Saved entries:
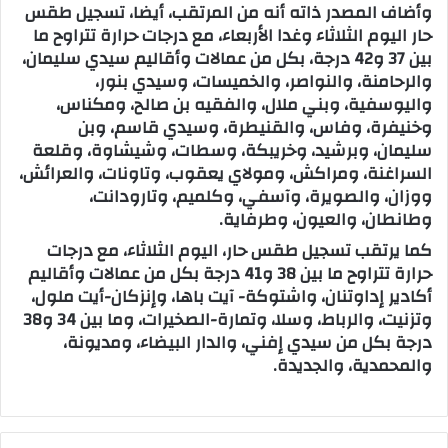
وأضاف المصدر ذاته أنه من المرتقب، أيضا، تسجيل طقس
حار اليوم الثلاثاء وغدا الأربعاء، مع درجات حرارة تتراوح ما
بين 37 و42 درجة، بكل من عمالات وأقاليم سيدي سليمان،
والرحامنة، والنواصر، والخميسات، وسيدي بنور،
واليوسفية، وبني ملال، والفقيه بن صالح، ومكناس،
وخنيفرة، وفاس، والقنيطرة، وسيدي قاسم، وبن
سليمان، وبرشيد، وخريبكة، وسطات، وشيشاوة، وقلعة
السراغنة، ومراكش، ومولاي يعقوب، وتاونات، والعرائش،
ووزان، والصويرة، وآسفي، وكلميم، وتارودانت،
وطانطان، والعيون، وطرفاية.
كما يرتقب تسجيل طقس حار، اليوم الثلاثاء، مع درجات
حرارة تتراوح ما بين 38 و41 درجة بكل من عمالات وأقاليم
أكادير إداوتنان، واشتوكة- آيت باها، وإنزكان-أيت ملول،
وتزنيت، والرباط، وسلا، وتمارة-الصخيرات، وما بين 34 و38
درجة بكل من سيدي إفني، والدار البيضاء، ومديونة،
والمحمدية، والجديدة.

## Instructions to follow
From the first line to the last, repeat the records exactly. Leave out the pictures.

## Written response
وأضاف المصدر ذاته أنه من المرتقب، أيضا، تسجيل طقس
حار اليوم الثلاثاء وغدا الأربعاء، مع درجات حرارة تتراوح ما
بين 37 و42 درجة، بكل من عمالات وأقاليم سيدي سليمان،
والرحامنة، والنواصر، والخميسات، وسيدي بنور،
واليوسفية، وبني ملال، والفقيه بن صالح، ومكناس،
وخنيفرة، وفاس، والقنيطرة، وسيدي قاسم، وبن
سليمان، وبرشيد، وخريبكة، وسطات، وشيشاوة، وقلعة
السراغنة، ومراكش، ومولاي يعقوب، وتاونات، والعرائش،
ووزان، والصويرة، وآسفي، وكلميم، وتارودانت،
وطانطان، والعيون، وطرفاية.
كما يرتقب تسجيل طقس حار، اليوم الثلاثاء، مع درجات
حرارة تتراوح ما بين 38 و41 درجة بكل من عمالات وأقاليم
أكادير إداوتنان، واشتوكة- آيت باها، وإنزكان-أيت ملول،
وتزنيت، والرباط، وسلا، وتمارة-الصخيرات، وما بين 34 و38
درجة بكل من سيدي إفني، والدار البيضاء، ومديونة،
والمحمدية، والجديدة.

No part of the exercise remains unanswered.